- Instructions to follow
Go through the data below line by line and count those containing the word "своей". Reply with the count only.

- Task material
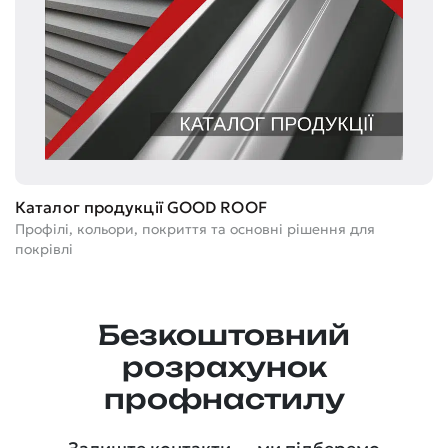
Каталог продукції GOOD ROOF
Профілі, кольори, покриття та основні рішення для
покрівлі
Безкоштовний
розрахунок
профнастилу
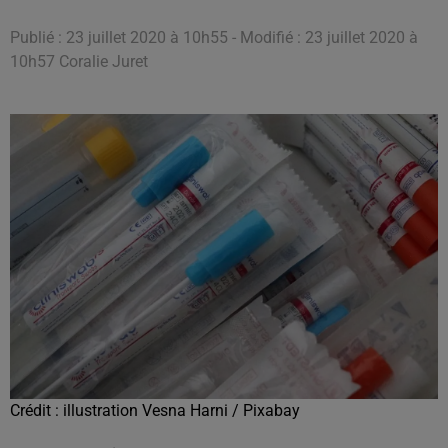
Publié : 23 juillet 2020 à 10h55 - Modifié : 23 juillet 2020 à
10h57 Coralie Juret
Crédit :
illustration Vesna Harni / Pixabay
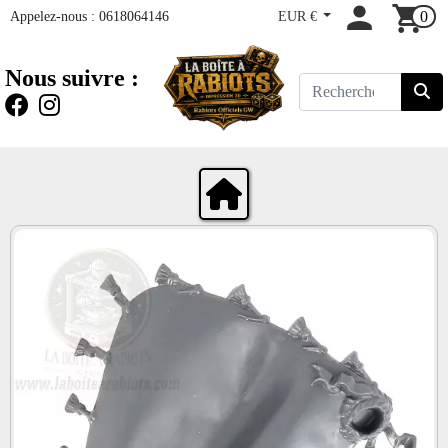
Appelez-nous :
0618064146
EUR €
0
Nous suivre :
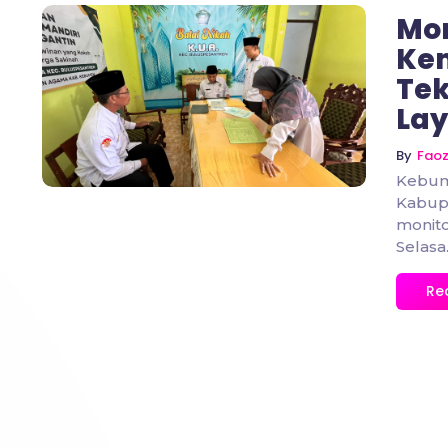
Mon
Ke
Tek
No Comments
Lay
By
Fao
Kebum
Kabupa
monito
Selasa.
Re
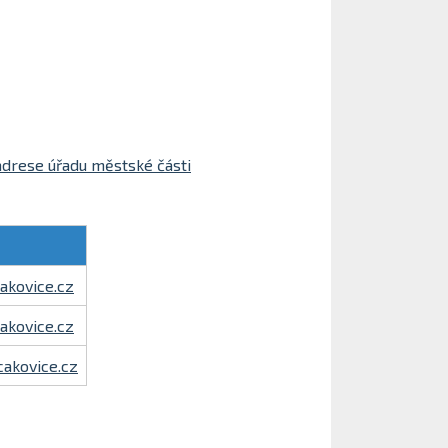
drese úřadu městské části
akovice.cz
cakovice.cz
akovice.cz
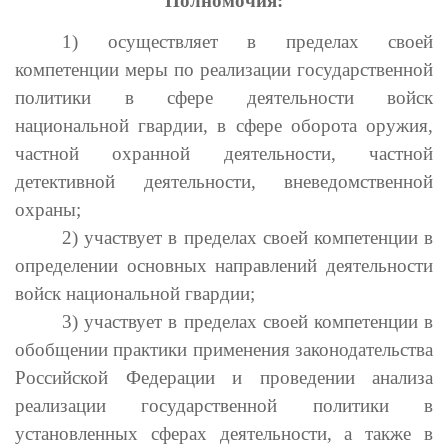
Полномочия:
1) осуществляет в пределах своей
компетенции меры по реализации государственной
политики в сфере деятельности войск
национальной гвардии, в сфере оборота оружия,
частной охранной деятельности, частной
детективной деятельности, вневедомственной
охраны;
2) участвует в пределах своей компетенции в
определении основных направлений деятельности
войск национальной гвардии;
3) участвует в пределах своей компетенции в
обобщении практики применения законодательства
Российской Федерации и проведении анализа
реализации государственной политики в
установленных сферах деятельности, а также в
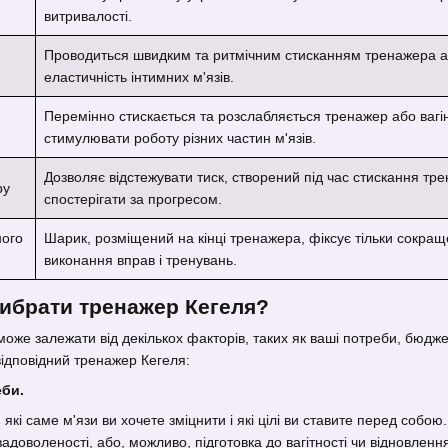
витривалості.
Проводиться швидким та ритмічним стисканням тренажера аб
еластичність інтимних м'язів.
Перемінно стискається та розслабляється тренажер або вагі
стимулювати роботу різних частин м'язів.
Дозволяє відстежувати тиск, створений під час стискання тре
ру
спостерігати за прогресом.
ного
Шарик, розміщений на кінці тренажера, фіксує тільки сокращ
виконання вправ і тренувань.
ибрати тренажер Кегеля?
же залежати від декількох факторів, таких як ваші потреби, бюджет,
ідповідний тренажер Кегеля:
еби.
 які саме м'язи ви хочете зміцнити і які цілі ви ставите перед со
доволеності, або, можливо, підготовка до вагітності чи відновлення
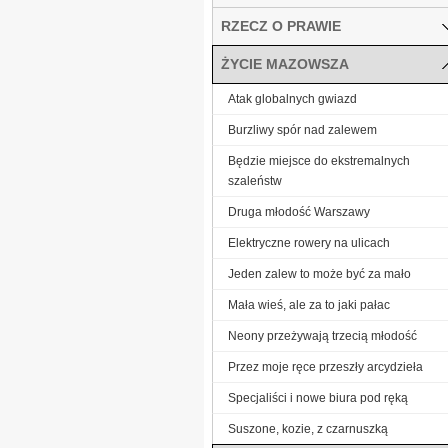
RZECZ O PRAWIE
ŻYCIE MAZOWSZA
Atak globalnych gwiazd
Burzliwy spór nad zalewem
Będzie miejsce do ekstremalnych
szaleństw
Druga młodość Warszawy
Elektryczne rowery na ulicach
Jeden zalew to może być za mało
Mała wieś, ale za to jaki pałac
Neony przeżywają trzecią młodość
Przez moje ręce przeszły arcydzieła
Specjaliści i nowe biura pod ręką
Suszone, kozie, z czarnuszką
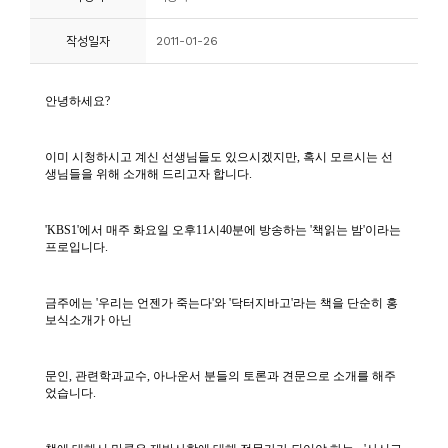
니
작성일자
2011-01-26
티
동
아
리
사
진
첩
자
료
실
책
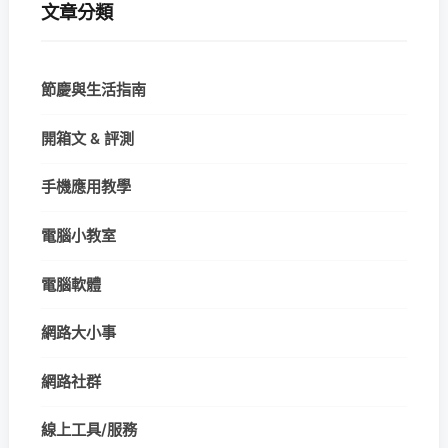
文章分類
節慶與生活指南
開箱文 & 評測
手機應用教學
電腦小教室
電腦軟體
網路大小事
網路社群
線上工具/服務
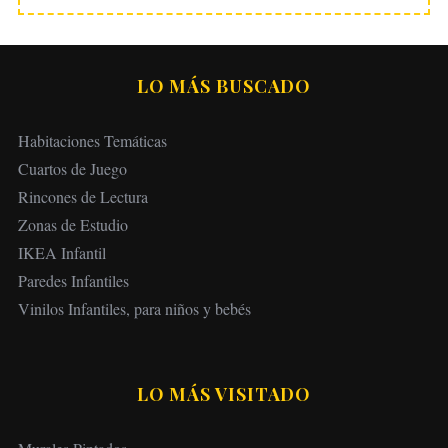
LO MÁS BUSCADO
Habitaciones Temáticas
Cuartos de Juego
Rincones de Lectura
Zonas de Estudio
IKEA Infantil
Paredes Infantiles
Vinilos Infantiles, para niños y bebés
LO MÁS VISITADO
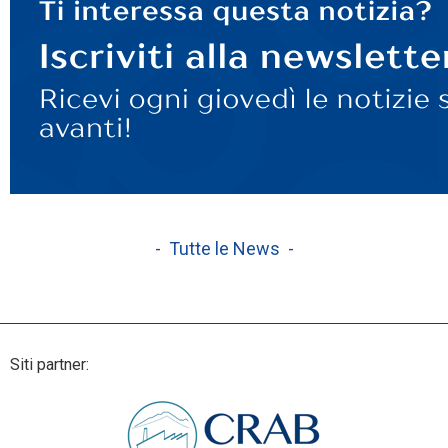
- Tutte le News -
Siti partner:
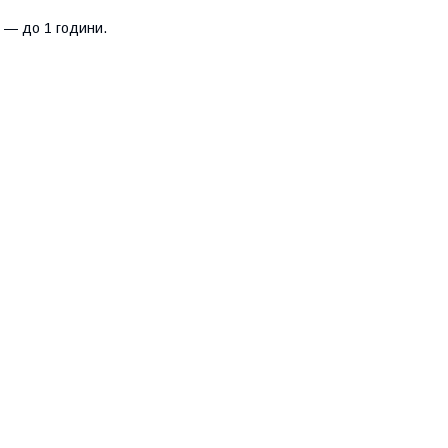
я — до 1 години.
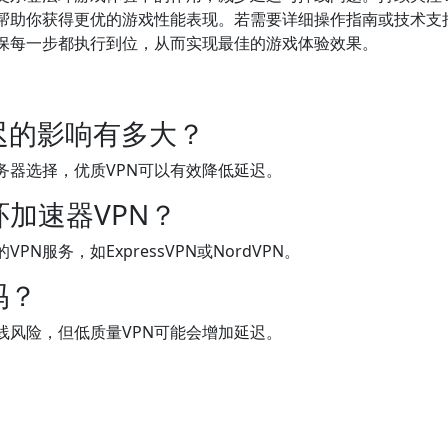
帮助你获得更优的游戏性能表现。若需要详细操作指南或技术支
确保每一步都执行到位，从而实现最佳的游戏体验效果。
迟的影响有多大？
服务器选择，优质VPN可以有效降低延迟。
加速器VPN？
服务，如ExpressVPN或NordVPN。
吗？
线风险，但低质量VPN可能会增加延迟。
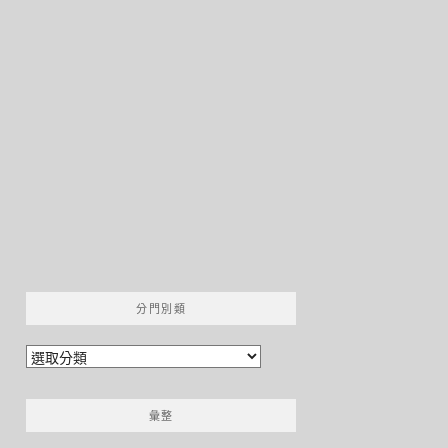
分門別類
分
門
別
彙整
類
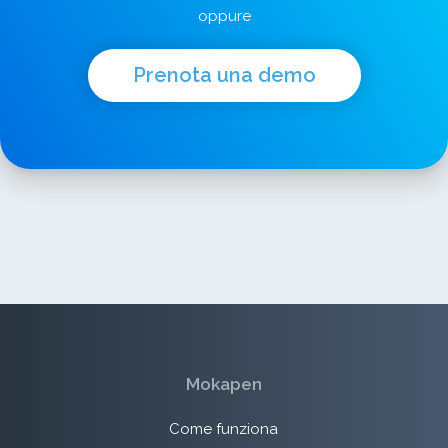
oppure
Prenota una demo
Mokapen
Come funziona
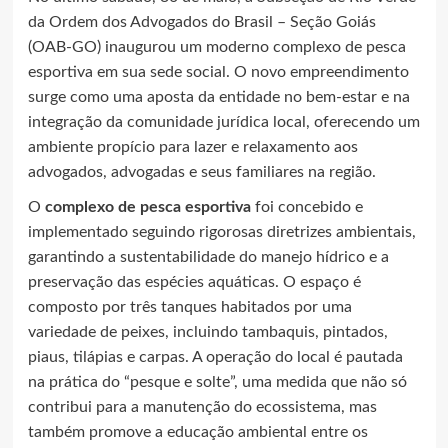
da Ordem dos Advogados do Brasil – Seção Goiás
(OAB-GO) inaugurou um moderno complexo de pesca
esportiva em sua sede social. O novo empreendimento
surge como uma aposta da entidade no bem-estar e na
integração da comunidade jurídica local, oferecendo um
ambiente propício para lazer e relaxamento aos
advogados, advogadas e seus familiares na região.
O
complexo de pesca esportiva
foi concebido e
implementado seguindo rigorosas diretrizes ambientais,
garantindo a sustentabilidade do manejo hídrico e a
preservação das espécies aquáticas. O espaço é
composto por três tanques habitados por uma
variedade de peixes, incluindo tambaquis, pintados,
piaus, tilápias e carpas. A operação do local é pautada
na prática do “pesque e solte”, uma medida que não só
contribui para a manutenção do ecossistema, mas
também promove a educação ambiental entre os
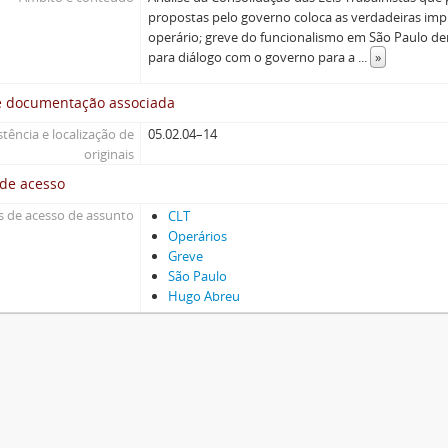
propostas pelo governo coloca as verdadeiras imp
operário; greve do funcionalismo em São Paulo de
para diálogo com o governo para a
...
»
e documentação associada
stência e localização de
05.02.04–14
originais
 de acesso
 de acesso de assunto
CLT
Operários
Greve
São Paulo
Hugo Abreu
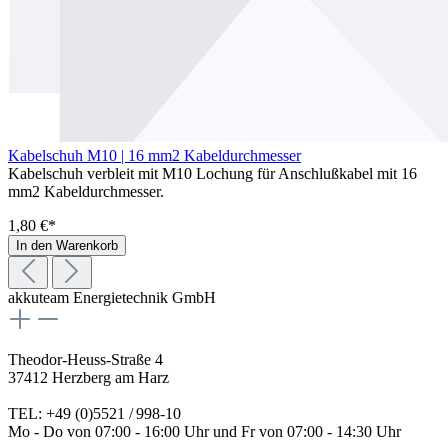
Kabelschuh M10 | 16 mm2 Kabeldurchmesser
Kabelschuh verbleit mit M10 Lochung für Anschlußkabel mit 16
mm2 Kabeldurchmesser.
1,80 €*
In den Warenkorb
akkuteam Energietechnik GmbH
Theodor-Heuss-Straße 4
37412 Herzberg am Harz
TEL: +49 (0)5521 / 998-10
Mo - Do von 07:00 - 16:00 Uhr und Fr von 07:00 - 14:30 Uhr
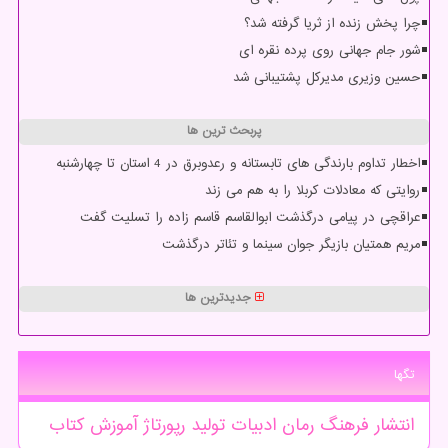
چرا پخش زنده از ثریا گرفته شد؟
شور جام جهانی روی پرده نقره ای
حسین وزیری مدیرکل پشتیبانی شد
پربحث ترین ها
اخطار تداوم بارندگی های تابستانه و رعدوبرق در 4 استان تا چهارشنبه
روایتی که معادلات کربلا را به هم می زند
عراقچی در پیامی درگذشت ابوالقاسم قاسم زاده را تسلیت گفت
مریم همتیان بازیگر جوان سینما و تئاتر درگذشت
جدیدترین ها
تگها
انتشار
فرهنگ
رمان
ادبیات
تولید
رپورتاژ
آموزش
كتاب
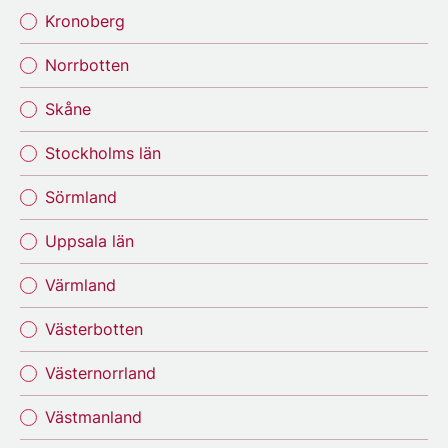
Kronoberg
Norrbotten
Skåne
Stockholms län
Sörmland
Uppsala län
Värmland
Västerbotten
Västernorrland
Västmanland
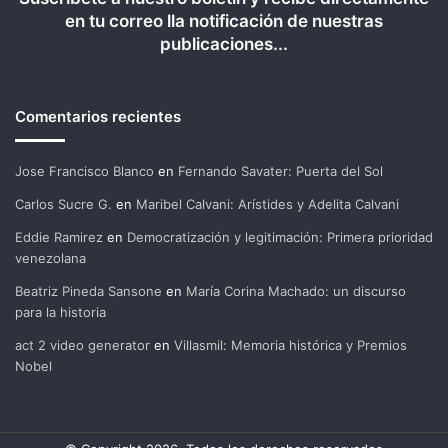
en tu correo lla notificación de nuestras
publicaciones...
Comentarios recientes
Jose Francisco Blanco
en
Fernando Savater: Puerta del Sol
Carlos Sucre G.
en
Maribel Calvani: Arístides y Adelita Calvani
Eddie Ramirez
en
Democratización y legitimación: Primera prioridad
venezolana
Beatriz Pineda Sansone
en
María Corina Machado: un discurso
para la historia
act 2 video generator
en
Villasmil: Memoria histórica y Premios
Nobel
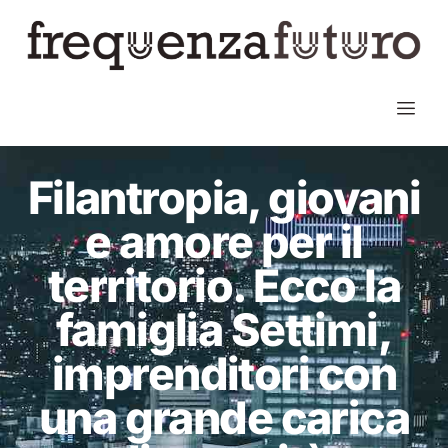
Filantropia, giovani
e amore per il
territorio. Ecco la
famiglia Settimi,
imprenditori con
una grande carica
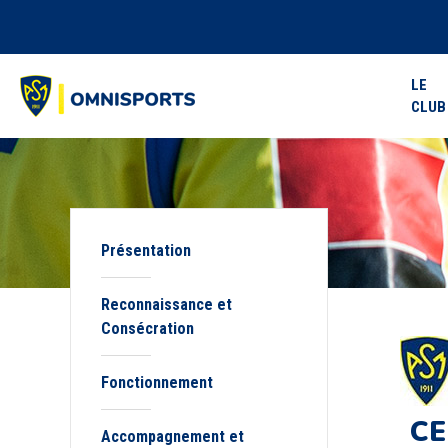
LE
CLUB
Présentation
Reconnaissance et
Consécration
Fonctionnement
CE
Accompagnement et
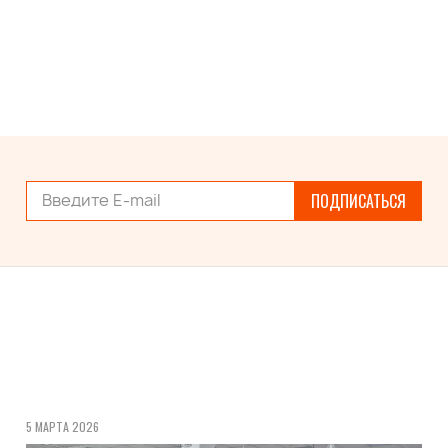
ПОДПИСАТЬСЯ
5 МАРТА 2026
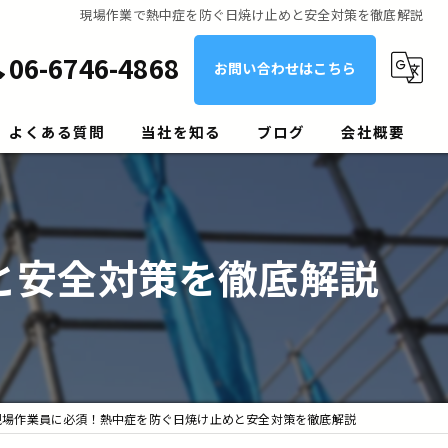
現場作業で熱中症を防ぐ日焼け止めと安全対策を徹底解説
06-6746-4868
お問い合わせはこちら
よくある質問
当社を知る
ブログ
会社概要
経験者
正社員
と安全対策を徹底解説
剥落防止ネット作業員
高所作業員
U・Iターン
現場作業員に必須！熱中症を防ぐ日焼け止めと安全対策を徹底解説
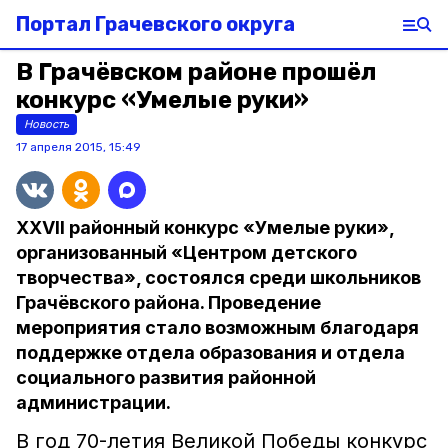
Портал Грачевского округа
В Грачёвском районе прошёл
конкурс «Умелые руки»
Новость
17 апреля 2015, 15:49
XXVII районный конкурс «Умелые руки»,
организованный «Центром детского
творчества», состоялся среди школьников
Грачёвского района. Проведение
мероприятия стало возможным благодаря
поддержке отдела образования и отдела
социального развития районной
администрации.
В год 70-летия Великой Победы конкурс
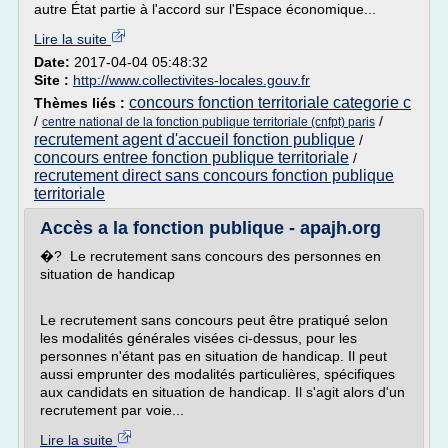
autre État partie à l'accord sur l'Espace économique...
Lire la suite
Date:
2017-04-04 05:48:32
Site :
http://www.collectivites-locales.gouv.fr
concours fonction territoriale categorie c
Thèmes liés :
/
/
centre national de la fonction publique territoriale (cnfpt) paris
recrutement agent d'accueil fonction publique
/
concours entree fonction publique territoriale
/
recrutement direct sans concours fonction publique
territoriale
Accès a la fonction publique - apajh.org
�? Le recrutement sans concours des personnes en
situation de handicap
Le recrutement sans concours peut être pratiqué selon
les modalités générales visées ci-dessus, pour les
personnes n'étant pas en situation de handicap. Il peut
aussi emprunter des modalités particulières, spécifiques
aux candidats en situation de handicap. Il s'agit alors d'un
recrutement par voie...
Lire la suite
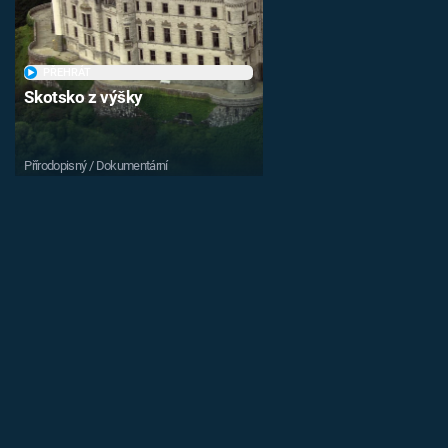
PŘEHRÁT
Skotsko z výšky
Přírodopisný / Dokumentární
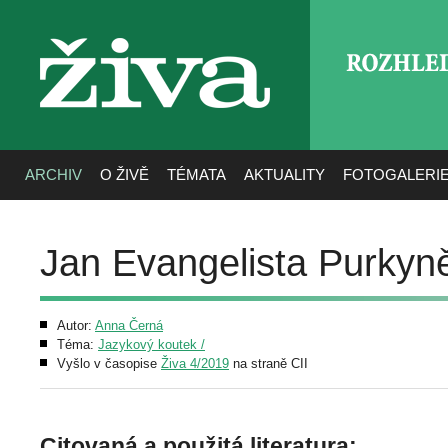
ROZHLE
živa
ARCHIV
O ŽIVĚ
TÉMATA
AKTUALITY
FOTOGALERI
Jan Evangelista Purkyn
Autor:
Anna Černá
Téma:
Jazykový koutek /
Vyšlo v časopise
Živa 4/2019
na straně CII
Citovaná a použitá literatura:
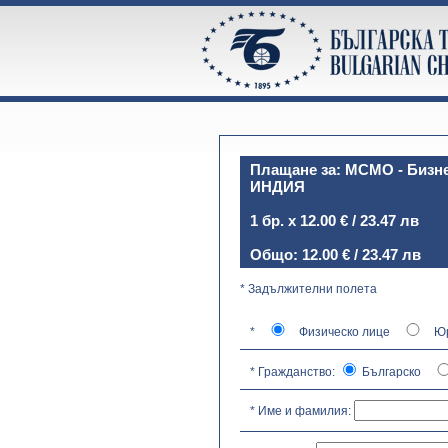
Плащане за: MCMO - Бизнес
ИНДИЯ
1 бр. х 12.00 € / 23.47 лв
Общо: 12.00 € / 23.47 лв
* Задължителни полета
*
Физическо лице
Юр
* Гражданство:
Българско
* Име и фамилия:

- Output for this task
3